Dari hasil evaluasi tersebut dapat disimpulkan bahwa pada percobaan kali ini
formula salep yang paling baik adalah formula salep no 1. Hal ini karena pada formula
1 konsistensinya tidak terlalu tinggi sehingga mudah dioleskan pada kulit dan lebih
memudahkan dalam penyebarannya di kulit.
Usulan Formula Salep
1. Zinc Oxyd: Sebagai zat aktif dengan khasiat antiseptik, dengan konsenterasi 2%
2. Basis Salep: Adeps lanae + Vaselin flavum sebagai basis salep hidrokarbon dengan
konsenterasi masing-masing 5% dan ad 100%
3. Butil Hidroksi Anisol: Sebagai antioksidan untuk mencegah bau tengik pada salep
dengan konsenterasi 0,02%
4. Propil paraben: sebagai pengawet yang akan mencegah pertumbuhan jamur dengan
konsenterasi 0,1%
5. Oleum Roase: untuk memperbaiki bau sediaan dengan konsenterasi secukupnya.

VII. Kesimpulan
Berdasarkan hasil evaluasi maka salep dengan formula terbaik adalah formula
1 karena konsistensi nya tidak terlalu tinggi sehingga mudah dioleskan.
VIII. Daftar Pustaka
Anief. (2007). Ilmu Meracik Obat. Yogyakarta : Gadjah Mada University Press

Ansel, H.C. (1989). Pengantar Bentuk Sediaan Farmasi. Jakarta : Universitas


Indonesia Press.

Direktorat Jenderal Pengawasan Obat dan Makanan. (1979). Farmakope Indonesia


Edisi III. Jakarta: Departemen Kesehatan Republik Indonesia.

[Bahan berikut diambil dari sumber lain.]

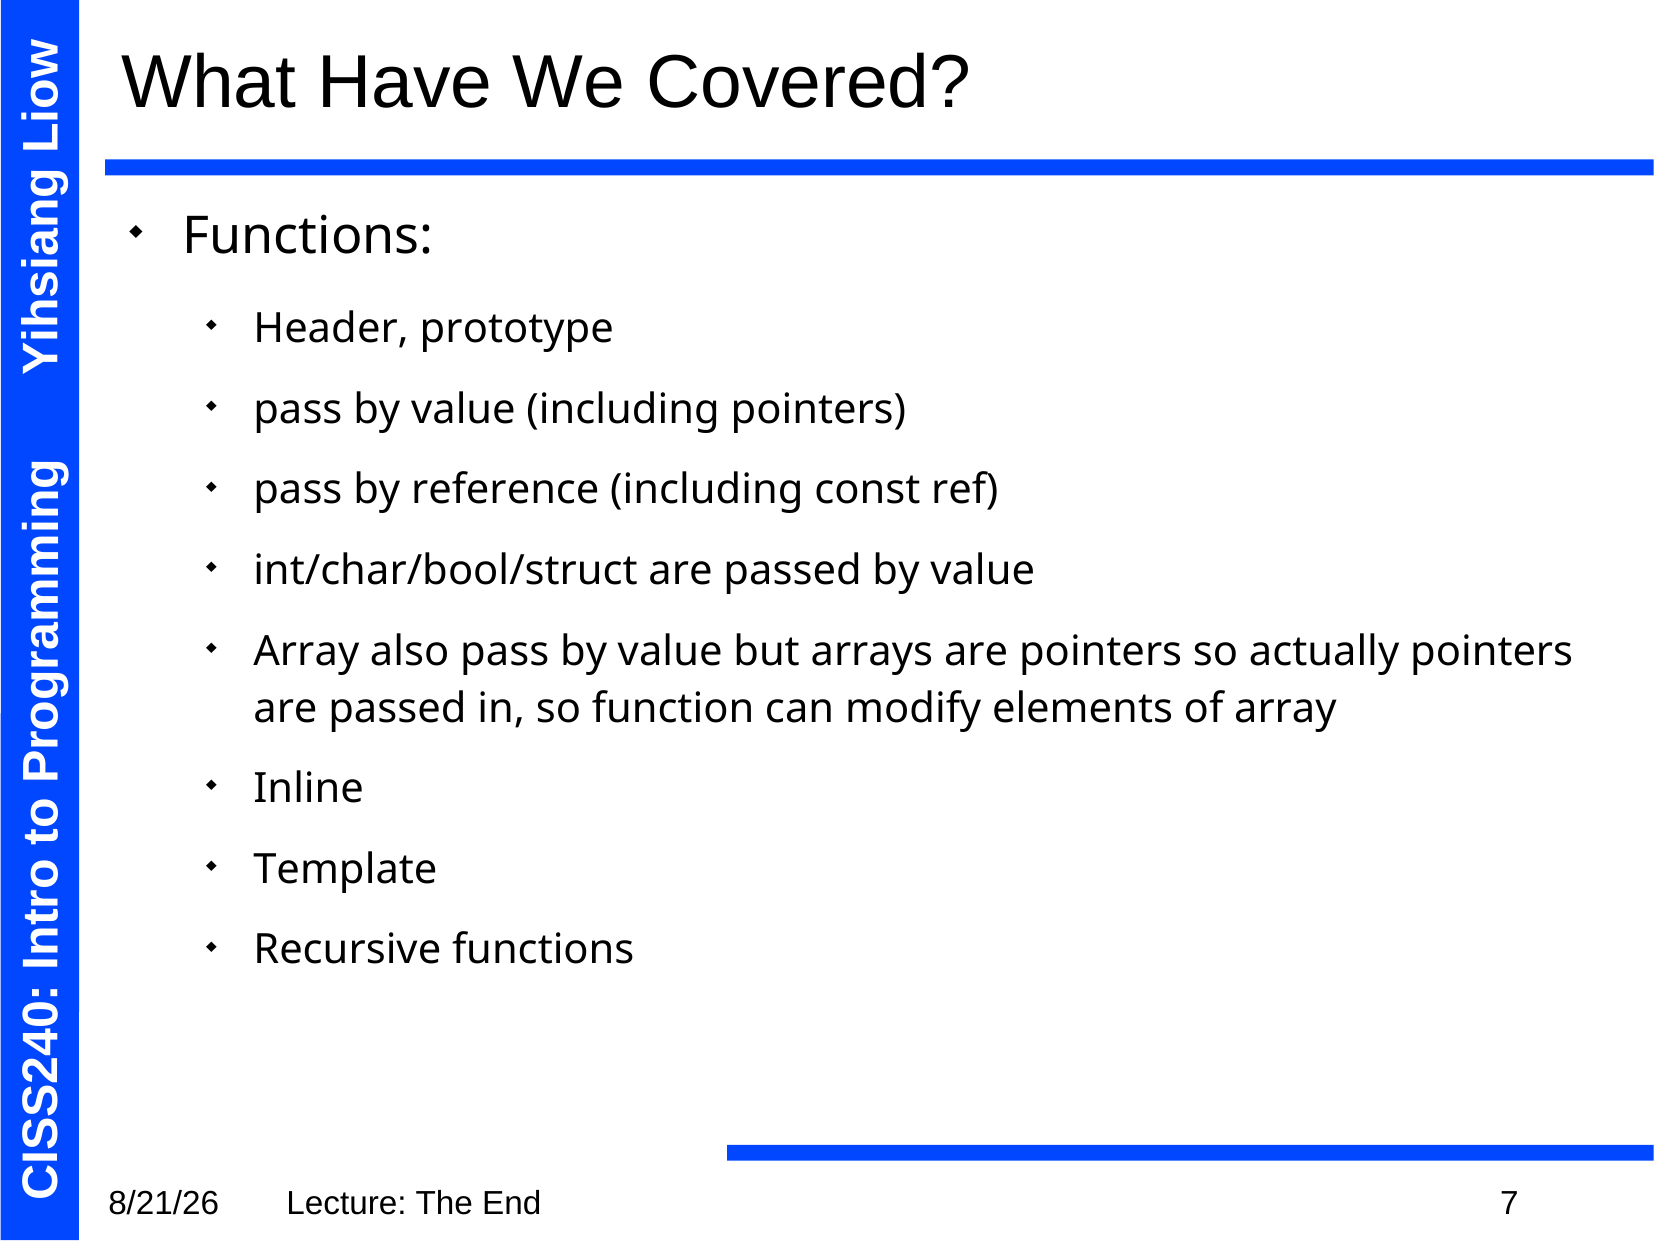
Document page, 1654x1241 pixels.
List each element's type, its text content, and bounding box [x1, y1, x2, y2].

title What Have We Covered? [121, 25, 1654, 138]
list Functions: Header, prototype pass by value (including pointers) pass by reference (including const ref) int/char/bool/struct are passed by value Array also pass by value but arrays are pointers so actually pointers are passed in, so function can modify elements of array Inline Template Recursive functions [111, 197, 1598, 1117]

Direktorat Jenderal Pengawasan Obat dan Makanan. (1995). Farmakope Indonesia


Edisi IV. Jakarta: Departemen Kesehatan Republik Indonesia.

Direktorat Jenderal Pengawasan Obat dan Makanan. (2014). Farmakope Indonesia


Edisi V. Jakarta: Departemen Kesehatan Republik Indonesia.

Lachman, L., & Lieberman, H. A., (1994). Teori dan Praktek Farmasi Industri,
Edisi Kedua, 1091-1098, UI Press, Jakarta.

Rowe, R.C., Sheskey, P.J., & Quinn, M.E. (2009). Handbook of Pharmaceutical
Excipients 6th Edition. London: The Pharmaceutical Press.